Larger Hilbert matrices are even more poorly conditioned:

A = [ 1/(i+j) for i=1:14, j=1:14 ];
κ = cond(A)

Note that \(\kappa\) exceeds \(1/\macheps\). In principle we therefore may end up with an answer that has relative error greater than 100%.

rounding_bound = κ*eps()

Let’s put that prediction to the test.

x = 1:14
b = A*x  
Δx = A\b - x
@show relative_error = norm(Δx) / norm(x);
relative_error = norm(Δx) / norm(x) = 2.3271868502658917

As anticipated, the solution has zero accurate digits in the 2-norm.

Residual and backward error#

Suppose that \(\mathbf{A}\mathbf{x}=\mathbf{b}\) and \(\tilde{\mathbf{x}}\) is a computed estimate of the solution \(\mathbf{x}\). The most natural quantity to study is the error, \(\mathbf{x}-\tilde{\mathbf{x}}\). Normally we can’t compute it because we don’t know the exact solution. However, we can compute something related.

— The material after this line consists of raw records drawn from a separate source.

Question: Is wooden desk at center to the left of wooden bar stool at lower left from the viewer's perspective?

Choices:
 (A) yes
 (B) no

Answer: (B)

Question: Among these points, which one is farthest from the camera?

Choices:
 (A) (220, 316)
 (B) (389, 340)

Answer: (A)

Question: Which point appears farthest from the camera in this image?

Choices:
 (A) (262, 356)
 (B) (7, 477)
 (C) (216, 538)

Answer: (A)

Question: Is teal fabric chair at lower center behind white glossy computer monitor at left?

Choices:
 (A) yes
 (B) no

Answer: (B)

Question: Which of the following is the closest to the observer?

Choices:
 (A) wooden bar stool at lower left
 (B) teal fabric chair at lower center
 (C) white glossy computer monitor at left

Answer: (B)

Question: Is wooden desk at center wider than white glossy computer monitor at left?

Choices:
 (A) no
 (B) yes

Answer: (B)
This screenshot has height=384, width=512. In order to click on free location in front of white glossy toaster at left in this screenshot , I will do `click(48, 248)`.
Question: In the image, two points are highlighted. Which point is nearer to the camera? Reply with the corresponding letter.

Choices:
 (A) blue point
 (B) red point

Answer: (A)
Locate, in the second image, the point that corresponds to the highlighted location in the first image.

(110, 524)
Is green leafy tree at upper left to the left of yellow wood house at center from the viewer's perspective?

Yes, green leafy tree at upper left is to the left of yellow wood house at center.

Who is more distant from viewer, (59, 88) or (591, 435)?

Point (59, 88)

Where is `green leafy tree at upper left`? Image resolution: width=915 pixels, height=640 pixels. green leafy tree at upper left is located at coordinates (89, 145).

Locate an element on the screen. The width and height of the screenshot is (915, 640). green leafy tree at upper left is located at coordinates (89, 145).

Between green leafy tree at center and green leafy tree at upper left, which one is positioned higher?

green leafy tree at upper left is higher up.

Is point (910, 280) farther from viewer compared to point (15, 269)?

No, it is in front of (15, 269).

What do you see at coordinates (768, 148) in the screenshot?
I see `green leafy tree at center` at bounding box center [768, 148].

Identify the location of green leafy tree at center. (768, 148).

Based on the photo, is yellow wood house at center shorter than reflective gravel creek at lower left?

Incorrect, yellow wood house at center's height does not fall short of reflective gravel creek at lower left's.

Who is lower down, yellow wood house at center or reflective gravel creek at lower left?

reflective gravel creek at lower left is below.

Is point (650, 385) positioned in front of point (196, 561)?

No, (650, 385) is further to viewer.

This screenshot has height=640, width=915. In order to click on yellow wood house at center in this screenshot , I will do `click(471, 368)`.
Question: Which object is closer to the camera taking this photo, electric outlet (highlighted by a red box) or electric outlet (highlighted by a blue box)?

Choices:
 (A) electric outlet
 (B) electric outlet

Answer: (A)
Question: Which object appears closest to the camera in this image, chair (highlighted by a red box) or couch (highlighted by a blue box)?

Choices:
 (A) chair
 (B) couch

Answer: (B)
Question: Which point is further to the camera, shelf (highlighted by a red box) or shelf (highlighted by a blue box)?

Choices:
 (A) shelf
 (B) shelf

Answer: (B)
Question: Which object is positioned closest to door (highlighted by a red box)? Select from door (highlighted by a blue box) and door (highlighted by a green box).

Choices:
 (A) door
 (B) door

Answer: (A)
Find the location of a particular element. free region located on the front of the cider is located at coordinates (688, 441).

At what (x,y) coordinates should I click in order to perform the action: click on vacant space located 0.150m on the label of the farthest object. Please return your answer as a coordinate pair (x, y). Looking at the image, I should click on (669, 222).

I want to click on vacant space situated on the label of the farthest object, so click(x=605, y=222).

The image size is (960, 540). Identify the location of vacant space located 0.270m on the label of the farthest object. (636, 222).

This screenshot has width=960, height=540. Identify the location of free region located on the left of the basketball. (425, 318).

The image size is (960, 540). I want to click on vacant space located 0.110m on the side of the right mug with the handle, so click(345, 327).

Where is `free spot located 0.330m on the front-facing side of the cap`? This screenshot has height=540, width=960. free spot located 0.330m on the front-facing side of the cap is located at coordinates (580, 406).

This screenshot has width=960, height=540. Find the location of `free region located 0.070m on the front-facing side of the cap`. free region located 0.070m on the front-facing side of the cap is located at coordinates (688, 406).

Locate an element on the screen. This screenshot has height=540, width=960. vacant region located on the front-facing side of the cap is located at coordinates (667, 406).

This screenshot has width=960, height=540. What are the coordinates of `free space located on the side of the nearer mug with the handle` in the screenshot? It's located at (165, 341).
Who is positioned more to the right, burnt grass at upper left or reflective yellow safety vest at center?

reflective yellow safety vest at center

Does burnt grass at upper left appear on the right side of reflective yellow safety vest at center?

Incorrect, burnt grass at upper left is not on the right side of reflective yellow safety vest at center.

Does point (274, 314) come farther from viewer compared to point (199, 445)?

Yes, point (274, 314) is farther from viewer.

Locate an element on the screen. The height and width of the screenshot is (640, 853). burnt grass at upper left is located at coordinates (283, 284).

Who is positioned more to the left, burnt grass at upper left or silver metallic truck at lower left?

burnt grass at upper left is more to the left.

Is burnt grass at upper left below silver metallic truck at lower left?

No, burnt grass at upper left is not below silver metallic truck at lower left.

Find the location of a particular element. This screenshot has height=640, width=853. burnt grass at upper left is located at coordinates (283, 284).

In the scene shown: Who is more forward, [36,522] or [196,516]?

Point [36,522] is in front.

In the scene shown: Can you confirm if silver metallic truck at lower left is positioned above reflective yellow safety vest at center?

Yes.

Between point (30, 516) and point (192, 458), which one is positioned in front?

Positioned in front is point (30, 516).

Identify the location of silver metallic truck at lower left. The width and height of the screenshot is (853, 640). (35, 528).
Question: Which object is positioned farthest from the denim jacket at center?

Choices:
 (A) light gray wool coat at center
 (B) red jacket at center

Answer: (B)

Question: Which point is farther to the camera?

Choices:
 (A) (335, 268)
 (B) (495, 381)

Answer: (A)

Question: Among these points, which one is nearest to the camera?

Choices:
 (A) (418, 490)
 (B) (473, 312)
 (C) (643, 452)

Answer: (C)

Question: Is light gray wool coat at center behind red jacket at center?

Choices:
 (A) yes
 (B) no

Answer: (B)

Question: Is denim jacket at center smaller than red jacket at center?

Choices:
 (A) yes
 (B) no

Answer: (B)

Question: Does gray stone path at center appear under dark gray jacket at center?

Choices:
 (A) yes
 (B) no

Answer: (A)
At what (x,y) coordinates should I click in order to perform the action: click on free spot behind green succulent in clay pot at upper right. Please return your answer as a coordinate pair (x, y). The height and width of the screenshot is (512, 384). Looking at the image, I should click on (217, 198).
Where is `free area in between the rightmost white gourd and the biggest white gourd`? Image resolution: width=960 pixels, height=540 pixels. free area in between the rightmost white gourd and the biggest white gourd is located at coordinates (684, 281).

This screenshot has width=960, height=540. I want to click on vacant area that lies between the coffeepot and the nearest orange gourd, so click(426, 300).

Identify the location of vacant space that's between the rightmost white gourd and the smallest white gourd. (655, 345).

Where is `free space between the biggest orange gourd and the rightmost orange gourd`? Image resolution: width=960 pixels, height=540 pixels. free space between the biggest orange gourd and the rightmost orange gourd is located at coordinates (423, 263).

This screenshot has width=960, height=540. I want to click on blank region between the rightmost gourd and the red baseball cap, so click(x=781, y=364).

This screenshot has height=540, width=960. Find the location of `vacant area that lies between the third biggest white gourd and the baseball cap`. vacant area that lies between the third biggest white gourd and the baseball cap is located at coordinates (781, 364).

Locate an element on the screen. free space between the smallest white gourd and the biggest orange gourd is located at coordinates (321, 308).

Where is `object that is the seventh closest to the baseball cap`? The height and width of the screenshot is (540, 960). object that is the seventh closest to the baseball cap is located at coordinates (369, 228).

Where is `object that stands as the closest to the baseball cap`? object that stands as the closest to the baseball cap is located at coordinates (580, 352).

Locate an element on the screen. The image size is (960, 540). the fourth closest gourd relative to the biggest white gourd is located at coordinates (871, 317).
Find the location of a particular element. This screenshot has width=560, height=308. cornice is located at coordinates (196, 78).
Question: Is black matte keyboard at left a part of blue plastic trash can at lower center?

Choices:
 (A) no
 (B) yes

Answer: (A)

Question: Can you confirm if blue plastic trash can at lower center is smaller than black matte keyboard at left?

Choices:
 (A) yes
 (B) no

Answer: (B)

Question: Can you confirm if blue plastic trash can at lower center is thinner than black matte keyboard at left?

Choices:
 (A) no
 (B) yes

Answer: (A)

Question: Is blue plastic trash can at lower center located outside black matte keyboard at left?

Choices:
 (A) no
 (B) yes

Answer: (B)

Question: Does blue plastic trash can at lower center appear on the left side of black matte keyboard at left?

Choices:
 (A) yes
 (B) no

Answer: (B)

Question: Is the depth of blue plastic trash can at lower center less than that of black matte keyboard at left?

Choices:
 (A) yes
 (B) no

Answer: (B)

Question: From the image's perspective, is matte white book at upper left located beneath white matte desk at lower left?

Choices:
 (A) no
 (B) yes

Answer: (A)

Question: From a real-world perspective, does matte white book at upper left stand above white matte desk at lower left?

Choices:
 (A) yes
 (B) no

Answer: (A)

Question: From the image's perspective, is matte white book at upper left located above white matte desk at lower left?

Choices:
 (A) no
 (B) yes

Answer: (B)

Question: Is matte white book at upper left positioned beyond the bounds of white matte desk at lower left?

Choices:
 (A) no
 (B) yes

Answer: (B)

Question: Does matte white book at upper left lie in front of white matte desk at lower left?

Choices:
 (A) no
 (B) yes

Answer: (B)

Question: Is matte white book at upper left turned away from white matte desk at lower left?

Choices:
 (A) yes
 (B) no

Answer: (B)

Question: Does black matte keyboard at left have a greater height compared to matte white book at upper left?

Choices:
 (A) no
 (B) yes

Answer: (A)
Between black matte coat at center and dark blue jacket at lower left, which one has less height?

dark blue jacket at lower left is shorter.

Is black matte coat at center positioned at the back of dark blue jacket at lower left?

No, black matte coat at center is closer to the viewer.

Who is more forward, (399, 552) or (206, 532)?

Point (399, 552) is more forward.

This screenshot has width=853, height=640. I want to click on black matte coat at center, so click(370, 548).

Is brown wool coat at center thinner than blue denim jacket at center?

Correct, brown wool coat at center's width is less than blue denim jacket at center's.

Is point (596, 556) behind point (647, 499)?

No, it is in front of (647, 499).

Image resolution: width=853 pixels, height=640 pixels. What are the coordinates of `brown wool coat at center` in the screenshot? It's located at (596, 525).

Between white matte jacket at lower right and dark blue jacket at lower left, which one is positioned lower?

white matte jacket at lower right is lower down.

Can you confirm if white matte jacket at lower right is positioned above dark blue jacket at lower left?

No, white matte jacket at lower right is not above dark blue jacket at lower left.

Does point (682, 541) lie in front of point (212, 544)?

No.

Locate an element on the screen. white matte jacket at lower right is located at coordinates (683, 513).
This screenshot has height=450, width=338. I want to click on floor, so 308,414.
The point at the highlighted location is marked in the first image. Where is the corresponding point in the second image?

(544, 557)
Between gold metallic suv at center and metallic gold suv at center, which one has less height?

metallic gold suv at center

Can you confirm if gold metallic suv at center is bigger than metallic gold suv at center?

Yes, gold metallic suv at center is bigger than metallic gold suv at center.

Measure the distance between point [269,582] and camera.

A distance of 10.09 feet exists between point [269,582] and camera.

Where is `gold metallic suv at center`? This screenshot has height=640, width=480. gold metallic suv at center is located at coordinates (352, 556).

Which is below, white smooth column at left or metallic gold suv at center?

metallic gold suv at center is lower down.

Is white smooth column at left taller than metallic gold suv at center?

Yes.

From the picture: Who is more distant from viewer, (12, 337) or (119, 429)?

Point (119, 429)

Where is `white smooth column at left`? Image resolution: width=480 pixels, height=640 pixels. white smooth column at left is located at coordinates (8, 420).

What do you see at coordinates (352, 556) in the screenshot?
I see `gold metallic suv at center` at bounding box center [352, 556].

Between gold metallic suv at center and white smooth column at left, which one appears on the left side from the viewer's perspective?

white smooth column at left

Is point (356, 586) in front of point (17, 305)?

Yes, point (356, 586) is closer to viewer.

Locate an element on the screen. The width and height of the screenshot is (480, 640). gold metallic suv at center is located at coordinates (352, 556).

Definition 2.8.4 :  Residual of a linear system

For the problem \(\mathbf{A}\mathbf{x}=\mathbf{b}\), the residual at a solution estimate \(\tilde{\mathbf{x}}\) is

(2.8.4)#\[ \mathbf{r} = \mathbf{b} - \mathbf{A}\tilde{\mathbf{x}}.\]

Obviously, a zero residual means that \(\tilde{\mathbf{x}}=\mathbf{x}\), and we have the exact solution. What happens more generally? Note that \(\mathbf{A}\tilde{\mathbf{x}}=\mathbf{b}-\mathbf{r}\). That is, \(\tilde{\mathbf{x}}\) solves the linear system problem for a right-hand side that is changed by \(-\mathbf{r}\). This is precisely what is meant by backward error.

Hence residual and backward error are the same thing for a linear system. What is the connection to the (forward) error? We can reconnect with (2.8.2) by the definition \(\mathbf{h} = \tilde{\mathbf{x}}-\mathbf{x}\), in which case

\[\mathbf{d} = \mathbf{A}(\mathbf{x}+\mathbf{h})-\mathbf{b}=\mathbf{A}\mathbf{h} = -\mathbf{r}.\]

Thus (2.8.2) is equivalent to

(2.8.5)#\[ \frac{\| \mathbf{x}-\tilde{\mathbf{x}} \|}{\| \mathbf{x} \|} \le \kappa(\mathbf{A}) \frac{\| \mathbf{r} \|}{\| \mathbf{b} \|}.\]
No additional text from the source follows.